• **Problem to work on**
Wherever a line in the records contains the word "dados", return that line.

• **Dataset**

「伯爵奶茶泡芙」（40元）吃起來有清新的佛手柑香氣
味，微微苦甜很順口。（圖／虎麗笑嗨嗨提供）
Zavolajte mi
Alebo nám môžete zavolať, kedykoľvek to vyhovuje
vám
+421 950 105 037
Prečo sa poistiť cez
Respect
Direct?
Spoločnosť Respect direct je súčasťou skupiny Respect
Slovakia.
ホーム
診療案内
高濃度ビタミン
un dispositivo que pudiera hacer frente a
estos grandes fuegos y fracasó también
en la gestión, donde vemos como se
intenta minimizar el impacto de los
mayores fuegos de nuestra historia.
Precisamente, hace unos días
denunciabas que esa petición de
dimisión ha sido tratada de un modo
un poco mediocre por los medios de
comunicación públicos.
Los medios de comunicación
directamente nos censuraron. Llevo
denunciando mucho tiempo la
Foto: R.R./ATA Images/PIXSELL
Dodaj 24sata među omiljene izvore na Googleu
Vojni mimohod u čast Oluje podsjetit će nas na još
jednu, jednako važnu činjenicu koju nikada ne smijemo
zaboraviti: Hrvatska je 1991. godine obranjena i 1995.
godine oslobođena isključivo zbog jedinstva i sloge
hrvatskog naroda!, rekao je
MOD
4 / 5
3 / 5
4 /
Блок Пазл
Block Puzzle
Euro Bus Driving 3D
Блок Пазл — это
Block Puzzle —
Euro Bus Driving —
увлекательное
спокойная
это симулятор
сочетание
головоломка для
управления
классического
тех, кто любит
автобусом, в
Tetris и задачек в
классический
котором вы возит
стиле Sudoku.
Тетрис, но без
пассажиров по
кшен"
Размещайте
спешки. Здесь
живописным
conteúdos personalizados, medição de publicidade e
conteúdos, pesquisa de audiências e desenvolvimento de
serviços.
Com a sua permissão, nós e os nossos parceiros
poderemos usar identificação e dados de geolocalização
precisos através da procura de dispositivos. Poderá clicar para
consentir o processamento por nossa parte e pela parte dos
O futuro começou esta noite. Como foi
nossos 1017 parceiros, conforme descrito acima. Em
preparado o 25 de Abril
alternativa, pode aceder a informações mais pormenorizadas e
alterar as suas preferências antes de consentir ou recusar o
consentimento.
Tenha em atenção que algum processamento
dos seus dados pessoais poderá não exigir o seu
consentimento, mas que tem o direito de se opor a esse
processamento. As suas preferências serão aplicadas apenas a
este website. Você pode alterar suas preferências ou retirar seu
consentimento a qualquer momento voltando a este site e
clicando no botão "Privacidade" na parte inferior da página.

• **Solution to this exercise**
poderemos usar identificação e dados de geolocalização
dos seus dados pessoais poderá não exigir o seu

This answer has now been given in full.